En proclamant la patrie en danger, l'Assemblée faisait appel au patriotisme français. En décrétant des enrôlements, elle prenait une décision d'extrême urgence, puisque la France était sur le point d'être envahie. Après tant d'accusations, lancées contre le "comité autrichien", pour retomber sur le roi et la reine, dans l'émotion causée par le péril extérieur et par une mesure aussi extraordinaire que la levée en masse, l'idée que la monarchie avait trahi la nation devait monter avec une force irrésistible. Dans la rue, dans l'Assemblée même, la déchéance de Louis XVI fut demandée.
Le résultat que la Gironde avait cherché était atteint, mais c'était le moment que les Jacobins attendaient pour le dépasser.
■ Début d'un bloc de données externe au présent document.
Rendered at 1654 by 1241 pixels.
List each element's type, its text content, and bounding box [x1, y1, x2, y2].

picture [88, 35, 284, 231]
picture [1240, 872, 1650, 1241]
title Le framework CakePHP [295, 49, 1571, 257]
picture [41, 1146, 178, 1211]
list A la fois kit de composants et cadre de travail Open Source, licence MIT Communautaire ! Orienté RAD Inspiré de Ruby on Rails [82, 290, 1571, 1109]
Le roi est coupable, déclara Robespierre : l'Assemblée l'est aussi puisqu'elle l'a laissé trahir. Il ajouta, avec sa tranchante logique, que l'Assemblée, n'ayant pas renversé la royauté quand il le fallait, s'était rendue suspecte et qu'elle ne la renverserait plus que pour usurper la souveraineté du peuple. Il fallait donc la dissoudre, élire une Convention nationale qui réunirait en elle tous les pouvoirs et qui serait aussi inaccessible aux aristocrates qu'aux intrigants.
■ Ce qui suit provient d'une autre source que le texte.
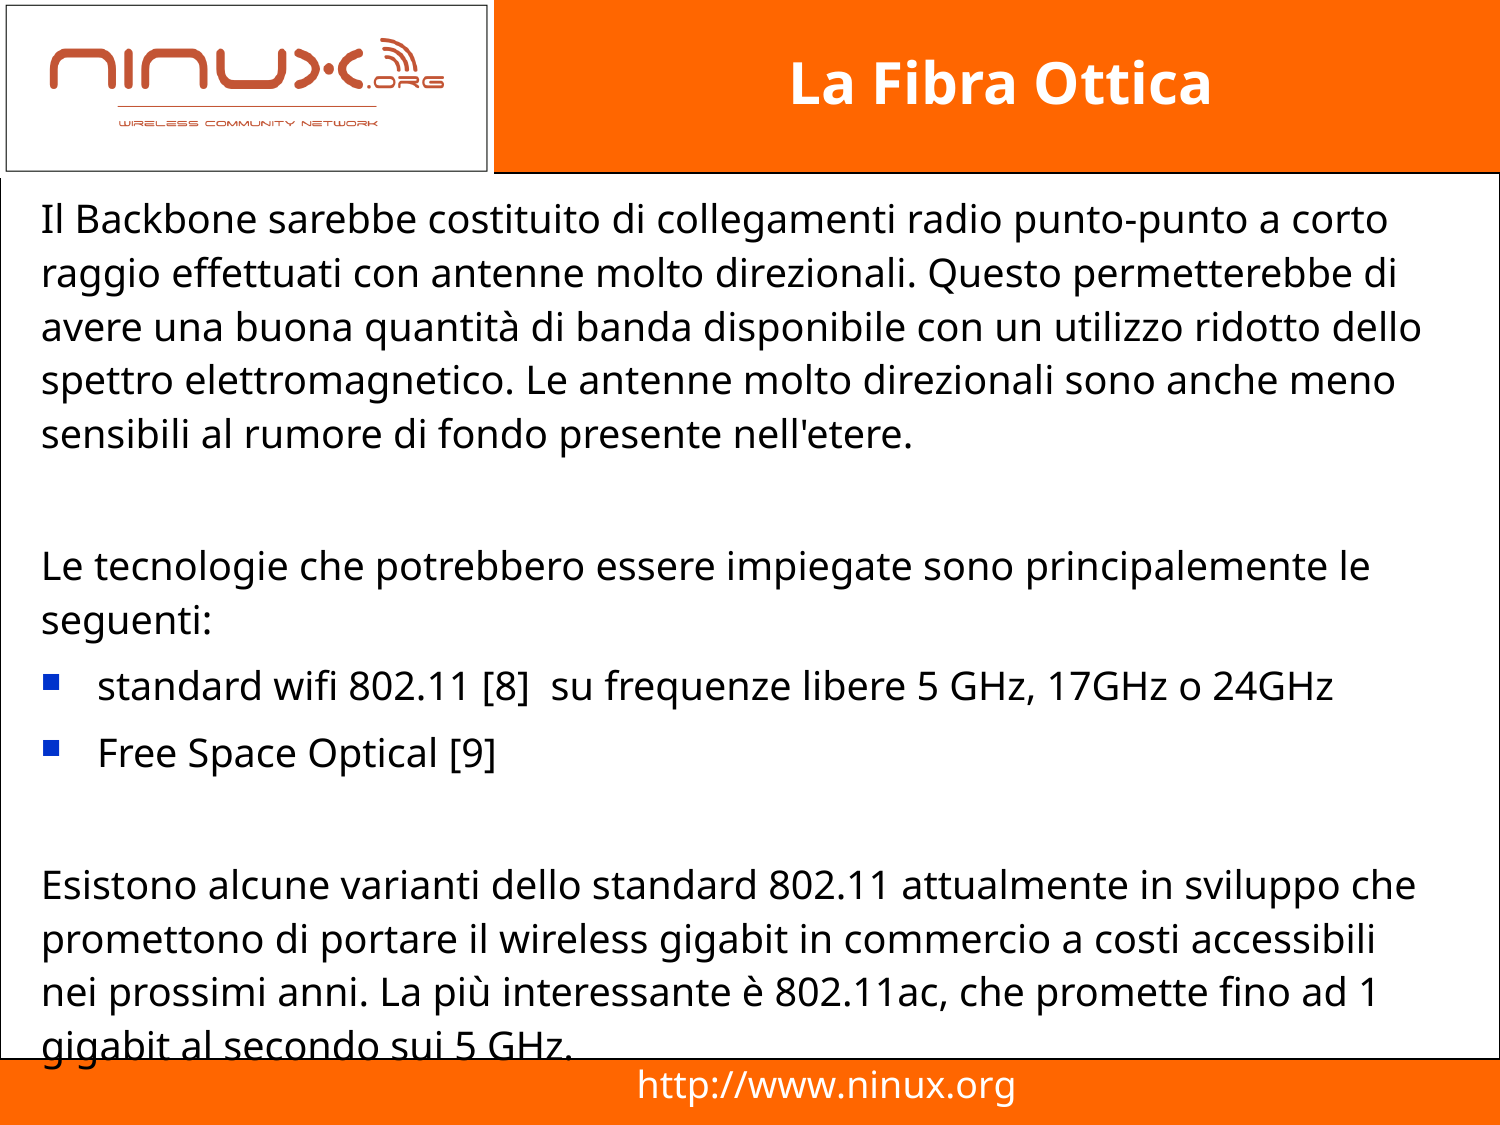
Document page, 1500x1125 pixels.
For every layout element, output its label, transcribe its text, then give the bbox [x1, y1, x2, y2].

text_box http://www.ninux.org [621, 1053, 1159, 1125]
title La Fibra Ottica [501, 0, 1500, 165]
list Il Backbone sarebbe costituito di collegamenti radio punto-punto a corto raggio effettuati con antenne molto direzionali. Questo permetterebbe di avere una buona quantità di banda disponibile con un utilizzo ridotto dello spettro elettromagnetico. Le antenne molto direzionali sono anche meno sensibili al rumore di fondo presente nell'etere. Le tecnologie che potrebbero essere impiegate sono principalemente le seguenti: standard wifi 802.11 [8] su frequenze libere 5 GHz, 17GHz o 24GHz Free Space Optical [9] Esistono alcune varianti dello standard 802.11 attualmente in sviluppo che promettono di portare il wireless gigabit in commercio a costi accessibili nei prossimi anni. La più interessante è 802.11ac, che promette fino ad 1 gigabit al secondo sui 5 GHz. [25, 183, 1447, 1004]
picture [0, 0, 494, 178]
Ce discours, qui ouvrit la Terreur, annonçait une double condamnation à mort : celle de Louis XVI et celle des Girondins. Un frisson passa. Alors, trop tard, les Girondins essayèrent de se rapprocher du roi, de reprendre le rôle des Constitutionnels qui, eux-mêmes, en étaient à conseiller à Louis XVI de monter à cheval et de quitter Paris, autrement dit de recommencer Varennes, tandis que La Fayette était à la veille d'émigrer. Mais Louis XVI qui avait fait, peut-être trop facilement, le sacrifice de lui-même, n'espérait plus rien. Dégoûté dû ces palinodies, las de ces factions qui, tour à tour, après avoir poussé plus loin la Révolution, en prenaient peur, il n'avait plus confiance en personne. Il n'avait jamais été, enclin à l'action et il ne la croyait pas possible. Les Constitutionnels et les Girondins ne s'entendaient pas. Il n'y avait même pas d'espoir qu'ils s'entendissent entre eux pour former un parti de l'ordre. Jusque dans le panier à son, ils ne seraient pas réconciliés.
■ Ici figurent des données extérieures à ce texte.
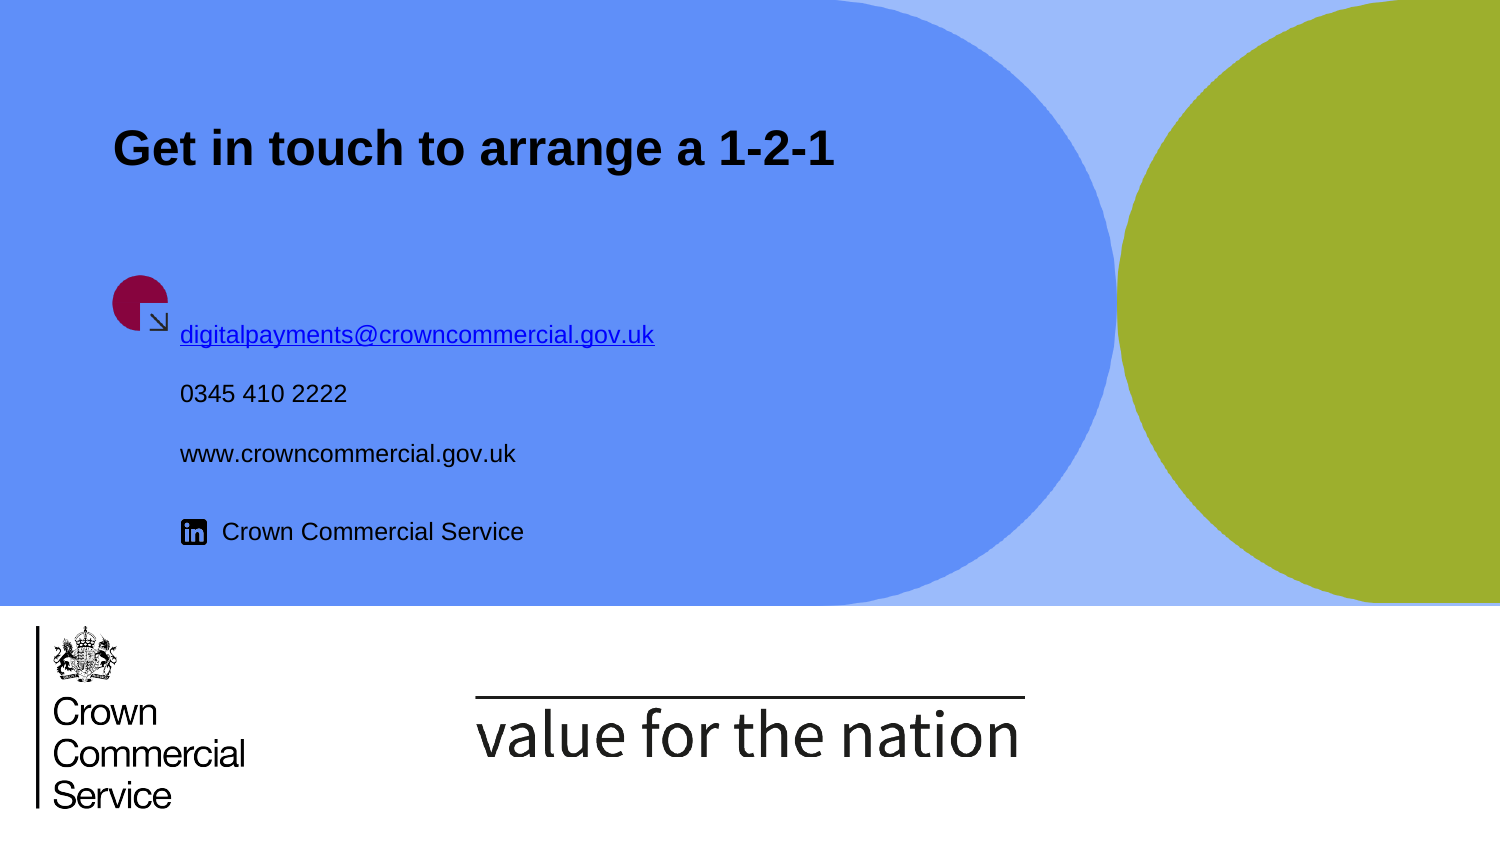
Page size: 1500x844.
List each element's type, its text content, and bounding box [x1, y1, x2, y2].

title digitalpayments@crowncommercial.gov.uk 0345 410 2222 www.crowncommercial.gov.uk [180, 318, 768, 422]
title Get in touch to arrange a 1-2-1 [112, 114, 930, 219]
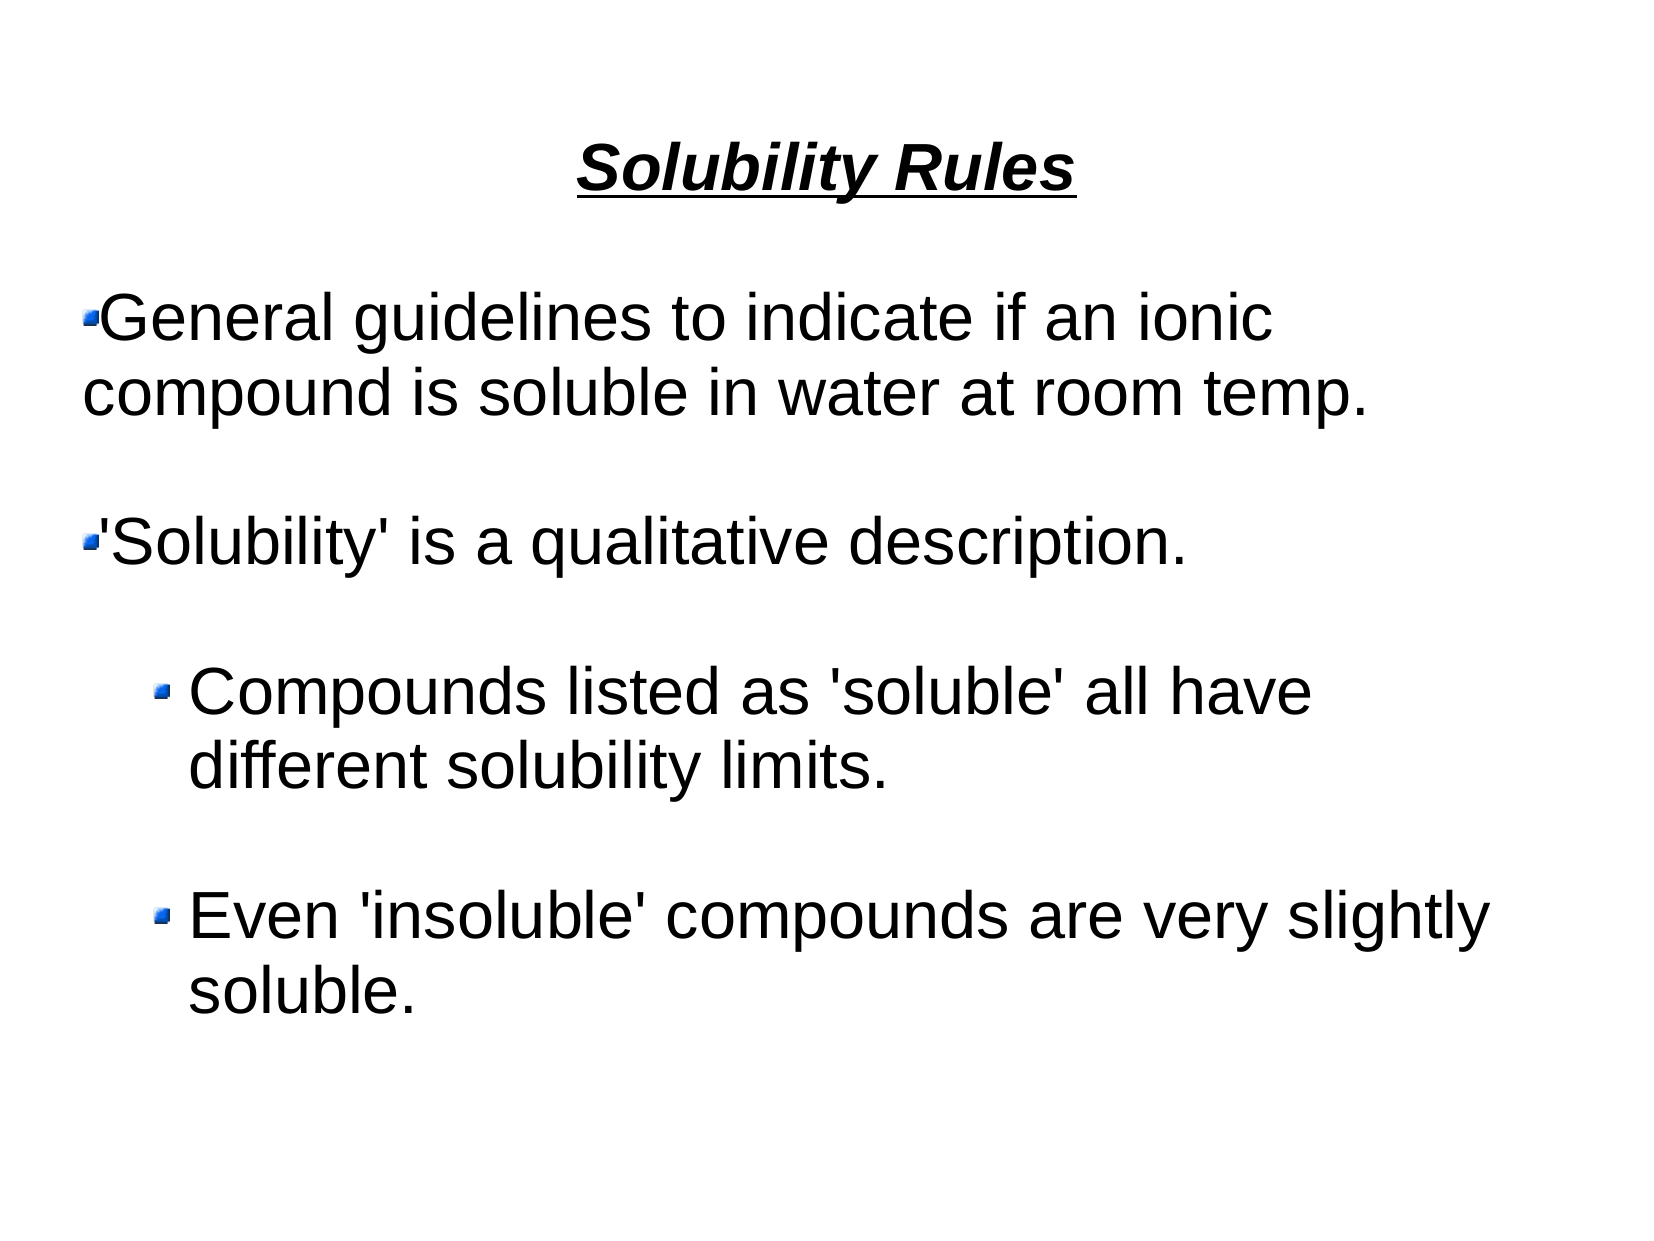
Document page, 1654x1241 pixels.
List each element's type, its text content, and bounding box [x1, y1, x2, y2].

subtitle Solubility Rules General guidelines to indicate if an ionic compound is soluble in water at room temp. 'Solubility' is a qualitative description. Compounds listed as 'soluble' all have different solubility limits. Even 'insoluble' compounds are very slightly soluble. [82, 49, 1571, 1109]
D'ailleurs, n'était-il pas trop tard ? Toutes les fureurs de la guerre civile s'unissaient pour perdre la royauté. Le manifeste du général prussien Brunswick, publié sur ces entrefaites, était, avec ses menaces insolentes de détruire Paris, conçu dans les termes lés plus propres à blesser la fierté des Français, à les convaincre qu'ils n'avaient plus qu'à se battre ou à périr et à les pénétrer de l'idée que l'ennemi et le roi conspiraient contre eux.
Si comme on le croit, le marquis de Limon a lancé ce défi sous la signature de Brunswick, on peut dire que c'est de l'émigration que Louis XVI a reçu son dernier coup.